# What to do
If a record contains a picture, leave the picture out and transcribe everything else exactly.

Provided records Block Start

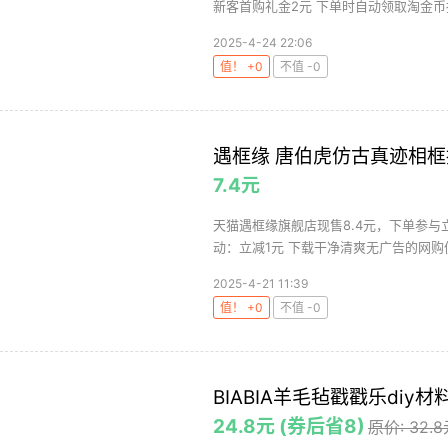
新客首购礼金2元 下单时自动领取淘金币抵
2025-4-24 22:06
值！ +0
不值 -0
遇框缘 唐伯虎仿古真迹相框
7.4元
天猫遇框缘旗舰店现售8.4元，下单参与
动：立减1元 下载干净清爽无广告的网购值
2025-4-21 11:39
值！ +0
不值 -0
BIABIA羊毛毡戳戳乐di
24.8元 (券后省8)
原价: 32.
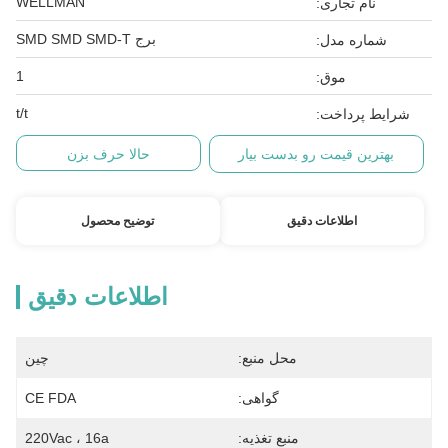
WELLMAN
نام تجاری:
برج SMD SMD SMD-T
شماره مدل:
1
موق:
t/t
شرایط پرداخت:
بهترین قیمت رو بدست بیار
حالا حرف بزن
اطلاعات دقیق
توضیح محصول
اطلاعات دقیق
محل منبع:
چین
گواهی:
CE FDA
منبع تغذیه:
220Vac ، 16a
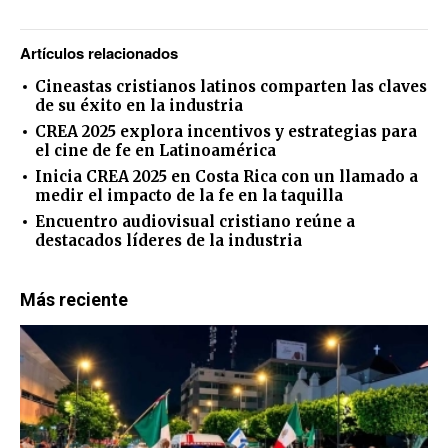
Artículos relacionados
Cineastas cristianos latinos comparten las claves
de su éxito en la industria
CREA 2025 explora incentivos y estrategias para
el cine de fe en Latinoamérica
Inicia CREA 2025 en Costa Rica con un llamado a
medir el impacto de la fe en la taquilla
Encuentro audiovisual cristiano reúne a
destacados líderes de la industria
Más reciente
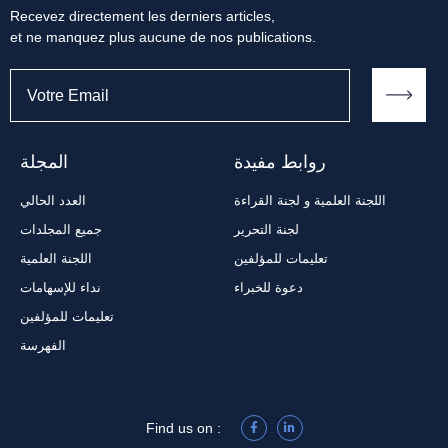
Recevez directement les derniers articles,
et ne manquez plus aucune de nos publications.
روابط مفيدة
المجلة
اللجنة العلمية و لجنة القراءة
العدد الحالي
لجنة التحرير
جميع المجلدات
تعليمات للمؤلفين
اللجنة العلمية
دعوة للخبراء
نداء للإسهامات
تعليمات للمؤلفين
الفهرسة
Find us on :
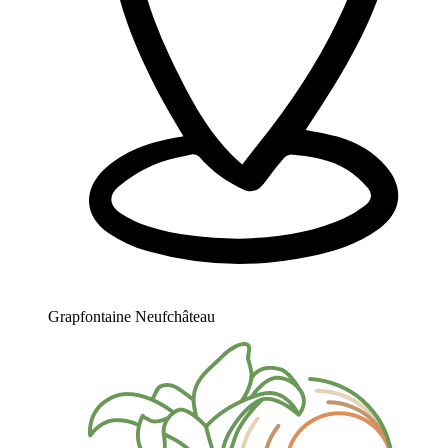
Grapfontaine Neufchâteau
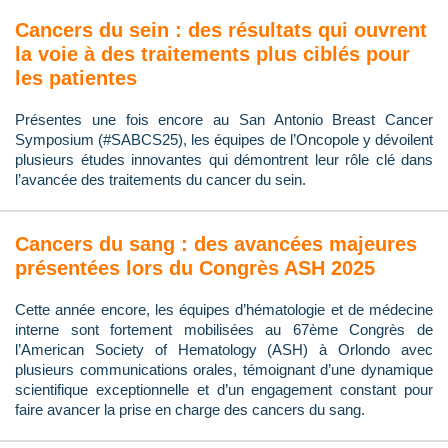
Cancers du sein : des résultats qui ouvrent
la voie à des traitements plus ciblés pour
les patientes
Présentes une fois encore au San Antonio Breast Cancer
Symposium (#SABCS25), les équipes de l’Oncopole y dévoilent
plusieurs études innovantes qui démontrent leur rôle clé dans
l’avancée des traitements du cancer du sein.
Cancers du sang : des avancées majeures
présentées lors du Congrès ASH 2025
Cette année encore, les équipes d’hématologie et de médecine
interne sont fortement mobilisées au 67ème Congrès de
l’American Society of Hematology (ASH) à Orlondo avec
plusieurs communications orales, témoignant d’une dynamique
scientifique exceptionnelle et d’un engagement constant pour
faire avancer la prise en charge des cancers du sang.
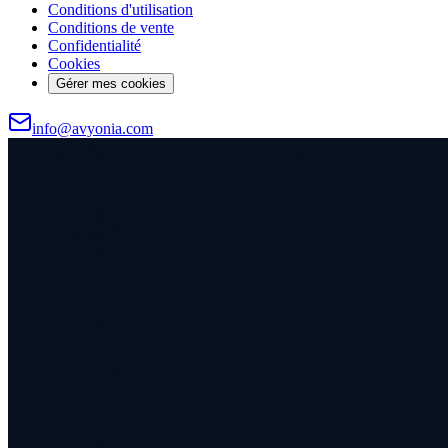
Conditions d'utilisation
Conditions de vente
Confidentialité
Cookies
Gérer mes cookies
info@avyonia.com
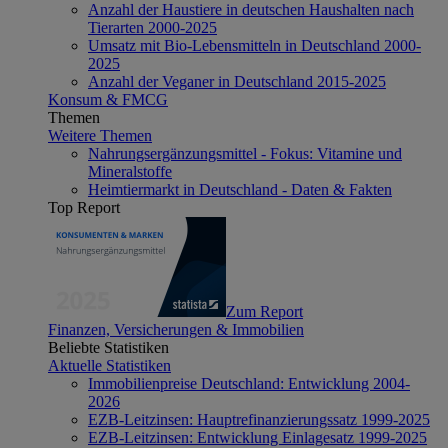
Anzahl der Haustiere in deutschen Haushalten nach
Tierarten 2000-2025
Umsatz mit Bio-Lebensmitteln in Deutschland 2000-
2025
Anzahl der Veganer in Deutschland 2015-2025
Konsum & FMCG
Themen
Weitere Themen
Nahrungsergänzungsmittel - Fokus: Vitamine und
Mineralstoffe
Heimtiermarkt in Deutschland - Daten & Fakten
Top Report
Zum Report
Finanzen, Versicherungen & Immobilien
Beliebte Statistiken
Aktuelle Statistiken
Immobilienpreise Deutschland: Entwicklung 2004-
2026
EZB-Leitzinsen: Hauptrefinanzierungssatz 1999-2025
EZB-Leitzinsen: Entwicklung Einlagesatz 1999-2025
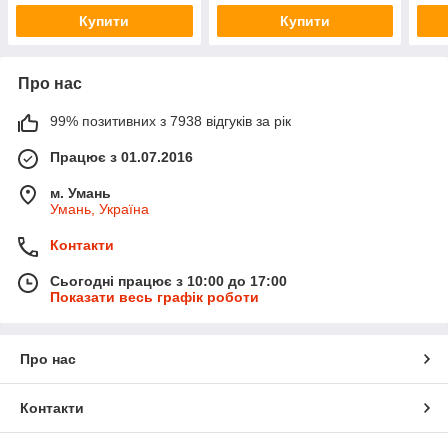
Купити
Купити
Про нас
99% позитивних з 7938 відгуків за рік
Працює з 01.07.2016
м. Умань
Умань, Україна
Контакти
Сьогодні працює з 10:00 до 17:00
Показати весь графік роботи
Про нас
Контакти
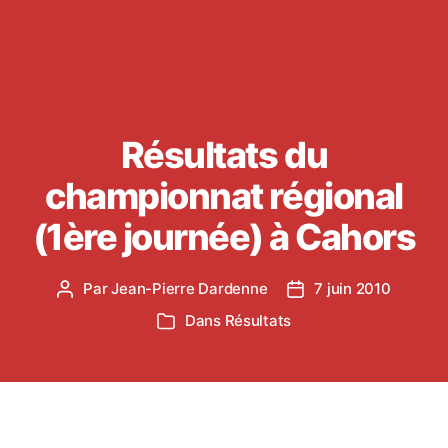
Résultats du
championnat régional
(1ère journée) à Cahors
Par
Jean-Pierre Dardenne
7 juin 2010
Auteur
Date
de
de
Dans
Résultats
Catégories
l’article
l’article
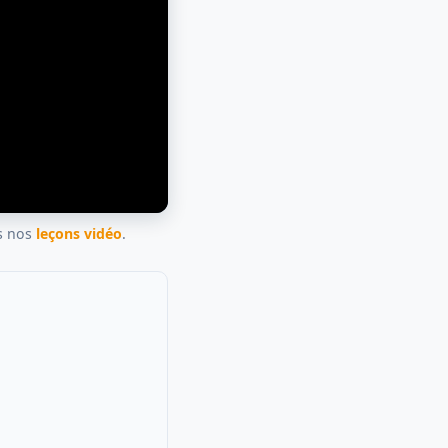
ns nos
leçons vidéo
.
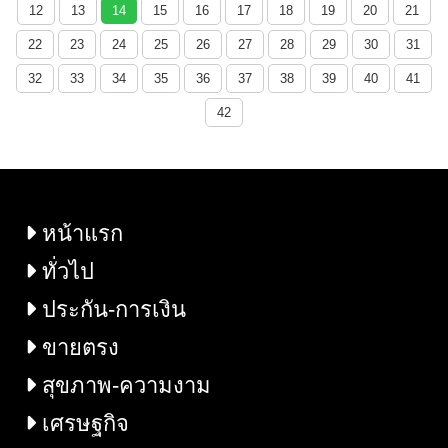
12
13
14
15
16
17
18
19
20
21
22
23
24
25
26
27
28
29
30
31
32
33
34
35
36
37
38
39
40
41
42
หน้าแรก
ทั่วไป
ประกัน-การเงิน
ขายตรง
สุขภาพ-ความงาม
เศรษฐกิจ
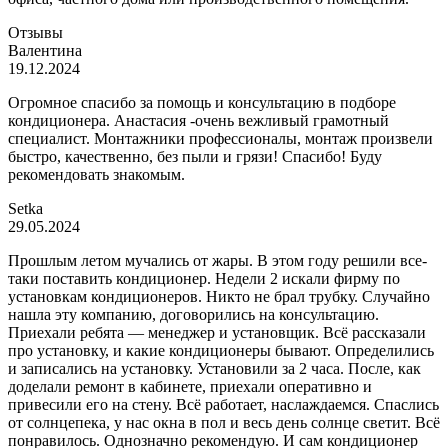
Отзывы
Валентина
19.12.2024
Огромное спасибо за помощь и консультацию в подборе
кондиционера. Анастасия -очень вежливый грамотный
специалист. Монтажники профессионалы, монтаж произвели
быстро, качественно, без пыли и грязи! Спасибо! Буду
рекомендовать знакомым.
Setka
29.05.2024
Прошлым летом мучались от жары. В этом году решили все-
таки поставить кондиционер. Недели 2 искали фирму по
установкам кондиционеров. Никто не брал трубку. Случайно
нашла эту компанию, договорились на консультацию.
Приехали ребята — менеджер и установщик. Всё рассказали
про установку, и какие кондиционеры бывают. Определились
и записались на установку. Установили за 2 часа. После, как
доделали ремонт в кабинете, приехали оперативно и
привесили его на стену. Всё работает, наслаждаемся. Спаслись
от солнцепека, у нас окна в пол и весь день солнце светит. Всё
понравилось. Однозначно рекомендую. И сам кондиционер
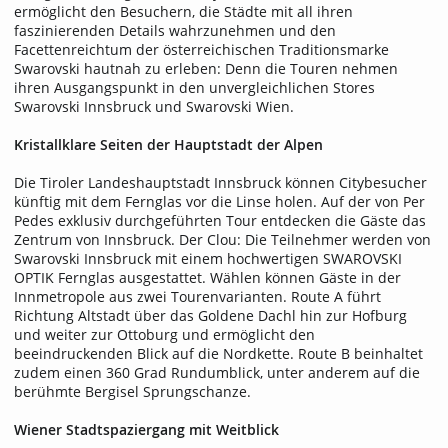
ermöglicht den Besuchern, die Städte mit all ihren
faszinierenden Details wahrzunehmen und den
Facettenreichtum der österreichischen Traditionsmarke
Swarovski hautnah zu erleben: Denn die Touren nehmen
ihren Ausgangspunkt in den unvergleichlichen Stores
Swarovski Innsbruck und Swarovski Wien.
Kristallklare Seiten der Hauptstadt der Alpen
Die Tiroler Landeshauptstadt Innsbruck können Citybesucher
künftig mit dem Fernglas vor die Linse holen. Auf der von Per
Pedes exklusiv durchgeführten Tour entdecken die Gäste das
Zentrum von Innsbruck. Der Clou: Die Teilnehmer werden von
Swarovski Innsbruck mit einem hochwertigen SWAROVSKI
OPTIK Fernglas ausgestattet. Wählen können Gäste in der
Innmetropole aus zwei Tourenvarianten. Route A führt
Richtung Altstadt über das Goldene Dachl hin zur Hofburg
und weiter zur Ottoburg und ermöglicht den
beeindruckenden Blick auf die Nordkette. Route B beinhaltet
zudem einen 360 Grad Rundumblick, unter anderem auf die
berühmte Bergisel Sprungschanze.
Wiener Stadtspaziergang mit Weitblick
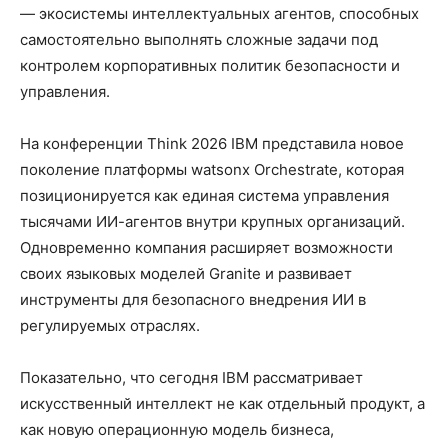
— экосистемы интеллектуальных агентов, способных
самостоятельно выполнять сложные задачи под
контролем корпоративных политик безопасности и
управления.
На конференции Think 2026 IBM представила новое
поколение платформы watsonx Orchestrate, которая
позиционируется как единая система управления
тысячами ИИ-агентов внутри крупных организаций.
Одновременно компания расширяет возможности
своих языковых моделей Granite и развивает
инструменты для безопасного внедрения ИИ в
регулируемых отраслях.
Показательно, что сегодня IBM рассматривает
искусственный интеллект не как отдельный продукт, а
как новую операционную модель бизнеса,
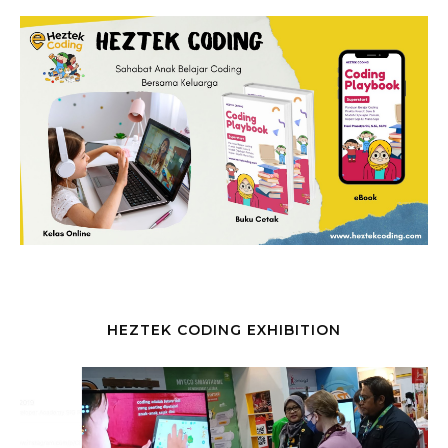
HEZTEK CODING EXHIBITION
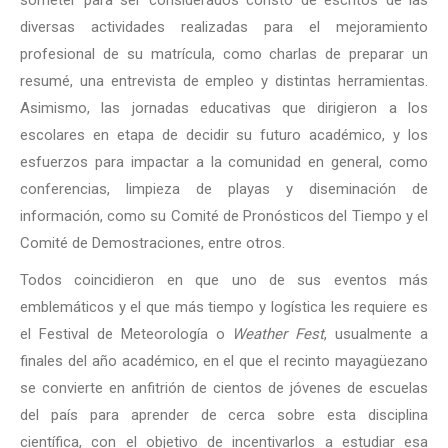
someter para ser considerados constó de escritos de las
diversas actividades realizadas para el mejoramiento
profesional de su matrícula, como charlas de preparar un
resumé, una entrevista de empleo y distintas herramientas.
Asimismo, las jornadas educativas que dirigieron a los
escolares en etapa de decidir su futuro académico, y los
esfuerzos para impactar a la comunidad en general, como
conferencias, limpieza de playas y diseminación de
información, como su Comité de Pronósticos del Tiempo y el
Comité de Demostraciones, entre otros.
Todos coincidieron en que uno de sus eventos más
emblemáticos y el que más tiempo y logística les requiere es
el Festival de Meteorología o
Weather Fest
, usualmente a
finales del año académico, en el que el recinto mayagüezano
se convierte en anfitrión de cientos de jóvenes de escuelas
del país para aprender de cerca sobre esta disciplina
científica, con el objetivo de incentivarlos a estudiar esa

Provided records Block End

# Solution
新客首购礼金2元 下单时自动领取淘金币抵
2025-4-24 22:06
值！ +0
不值 -0
遇框缘 唐伯虎仿古真迹相框
7.4元
天猫遇框缘旗舰店现售8.4元，下单参与
动：立减1元 下载干净清爽无广告的网购值
2025-4-21 11:39
值！ +0
不值 -0
BIABIA羊毛毡戳戳乐di
24.8元 (券后省8)
原价: 32.
WELLMAN
نام تجاری:
برج SMD SMD SMD-T
شماره مدل:
1
موق:
t/t
شرایط پرداخت:
بهترین قیمت رو بدست بیار
حالا حرف بزن
اطلاعات دقیق
توضیح محصول
اطلاعات دقیق
محل منبع:
چین
گواهی:
CE FDA
منبع تغذیه:
220Vac ، 16a
Artículos relacionados
Cineastas cristianos latinos comparten las claves
de su éxito en la industria
CREA 2025 explora incentivos y estrategias para
el cine de fe en Latinoamérica
Inicia CREA 2025 en Costa Rica con un llamado a
medir el impacto de la fe en la taquilla
Encuentro audiovisual cristiano reúne a
destacados líderes de la industria
Más reciente
Recevez directement les derniers articles,
et ne manquez plus aucune de nos publications.
روابط مفيدة
المجلة
اللجنة العلمية و لجنة القراءة
العدد الحالي
لجنة التحرير
جميع المجلدات
تعليمات للمؤلفين
اللجنة العلمية
دعوة للخبراء
نداء للإسهامات
تعليمات للمؤلفين
الفهرسة
Find us on :
Grapfontaine Neufchâteau
Cancers du sein : des résultats qui ouvrent
la voie à des traitements plus ciblés pour
les patientes
Présentes une fois encore au San Antonio Breast Cancer
Symposium (#SABCS25), les équipes de l’Oncopole y dévoilent
plusieurs études innovantes qui démontrent leur rôle clé dans
l’avancée des traitements du cancer du sein.
Cancers du sang : des avancées majeures
présentées lors du Congrès ASH 2025
Cette année encore, les équipes d’hématologie et de médecine
interne sont fortement mobilisées au 67ème Congrès de
l’American Society of Hematology (ASH) à Orlondo avec
plusieurs communications orales, témoignant d’une dynamique
scientifique exceptionnelle et d’un engagement constant pour
faire avancer la prise en charge des cancers du sang.
Conditions d'utilisation
Conditions de vente
Confidentialité
Cookies
Gérer mes cookies
info@avyonia.com
Anzahl der Haustiere in deutschen Haushalten nach
Tierarten 2000-2025
Umsatz mit Bio-Lebensmitteln in Deutschland 2000-
2025
Anzahl der Veganer in Deutschland 2015-2025
Konsum & FMCG
Themen
Weitere Themen
Nahrungsergänzungsmittel - Fokus: Vitamine und
Mineralstoffe
Heimtiermarkt in Deutschland - Daten & Fakten
Top Report
Zum Report
Finanzen, Versicherungen & Immobilien
Beliebte Statistiken
Aktuelle Statistiken
Immobilienpreise Deutschland: Entwicklung 2004-
2026
EZB-Leitzinsen: Hauptrefinanzierungssatz 1999-2025
EZB-Leitzinsen: Entwicklung Einlagesatz 1999-2025
Купити
Купити
Про нас
99% позитивних з 7938 відгуків за рік
Працює з 01.07.2016
м. Умань
Умань, Україна
Контакти
Сьогодні працює з 10:00 до 17:00
Показати весь графік роботи
Про нас
Контакти
Résultats du
championnat régional
(1ère journée) à Cahors
Par
Jean-Pierre Dardenne
7 juin 2010
Auteur
Date
de
de
Dans
Résultats
Catégories
l’article
l’article
ns nos
leçons vidéo
.
12
13
14
15
16
17
18
19
20
21
22
23
24
25
26
27
28
29
30
31
32
33
34
35
36
37
38
39
40
41
42
หน้าแรก
ทั่วไป
ประกัน-การเงิน
ขายตรง
สุขภาพ-ความงาม
เศรษฐกิจ
Отзывы
Валентина
19.12.2024
Огромное спасибо за помощь и консультацию в подборе
кондиционера. Анастасия -очень вежливый грамотный
специалист. Монтажники профессионалы, монтаж произвели
быстро, качественно, без пыли и грязи! Спасибо! Буду
рекомендовать знакомым.
Setka
29.05.2024
Прошлым летом мучались от жары. В этом году решили все-
таки поставить кондиционер. Недели 2 искали фирму по
установкам кондиционеров. Никто не брал трубку. Случайно
нашла эту компанию, договорились на консультацию.
Приехали ребята — менеджер и установщик. Всё рассказали
про установку, и какие кондиционеры бывают. Определились
и записались на установку. Установили за 2 часа. После, как
доделали ремонт в кабинете, приехали оперативно и
привесили его на стену. Всё работает, наслаждаемся. Спаслись
от солнцепека, у нас окна в пол и весь день солнце светит. Всё
понравилось. Однозначно рекомендую. И сам кондиционер
ermöglicht den Besuchern, die Städte mit all ihren
faszinierenden Details wahrzunehmen und den
Facettenreichtum der österreichischen Traditionsmarke
Swarovski hautnah zu erleben: Denn die Touren nehmen
ihren Ausgangspunkt in den unvergleichlichen Stores
Swarovski Innsbruck und Swarovski Wien.
Kristallklare Seiten der Hauptstadt der Alpen
Die Tiroler Landeshauptstadt Innsbruck können Citybesucher
künftig mit dem Fernglas vor die Linse holen. Auf der von Per
Pedes exklusiv durchgeführten Tour entdecken die Gäste das
Zentrum von Innsbruck. Der Clou: Die Teilnehmer werden von
Swarovski Innsbruck mit einem hochwertigen SWAROVSKI
OPTIK Fernglas ausgestattet. Wählen können Gäste in der
Innmetropole aus zwei Tourenvarianten. Route A führt
Richtung Altstadt über das Goldene Dachl hin zur Hofburg
und weiter zur Ottoburg und ermöglicht den
beeindruckenden Blick auf die Nordkette. Route B beinhaltet
zudem einen 360 Grad Rundumblick, unter anderem auf die
berühmte Bergisel Sprungschanze.
Wiener Stadtspaziergang mit Weitblick
— экосистемы интеллектуальных агентов, способных
самостоятельно выполнять сложные задачи под
контролем корпоративных политик безопасности и
управления.
На конференции Think 2026 IBM представила новое
поколение платформы watsonx Orchestrate, которая
позиционируется как единая система управления
тысячами ИИ-агентов внутри крупных организаций.
Одновременно компания расширяет возможности
своих языковых моделей Granite и развивает
инструменты для безопасного внедрения ИИ в
регулируемых отраслях.
Показательно, что сегодня IBM рассматривает
искусственный интеллект не как отдельный продукт, а
как новую операционную модель бизнеса,
HEZTEK CODING EXHIBITION
someter para ser considerados constó de escritos de las
diversas actividades realizadas para el mejoramiento
profesional de su matrícula, como charlas de preparar un
resumé, una entrevista de empleo y distintas herramientas.
Asimismo, las jornadas educativas que dirigieron a los
escolares en etapa de decidir su futuro académico, y los
esfuerzos para impactar a la comunidad en general, como
conferencias, limpieza de playas y diseminación de
información, como su Comité de Pronósticos del Tiempo y el
Comité de Demostraciones, entre otros.
Todos coincidieron en que uno de sus eventos más
emblemáticos y el que más tiempo y logística les requiere es
el Festival de Meteorología o
Weather Fest
, usualmente a
finales del año académico, en el que el recinto mayagüezano
se convierte en anfitrión de cientos de jóvenes de escuelas
del país para aprender de cerca sobre esta disciplina
científica, con el objetivo de incentivarlos a estudiar esa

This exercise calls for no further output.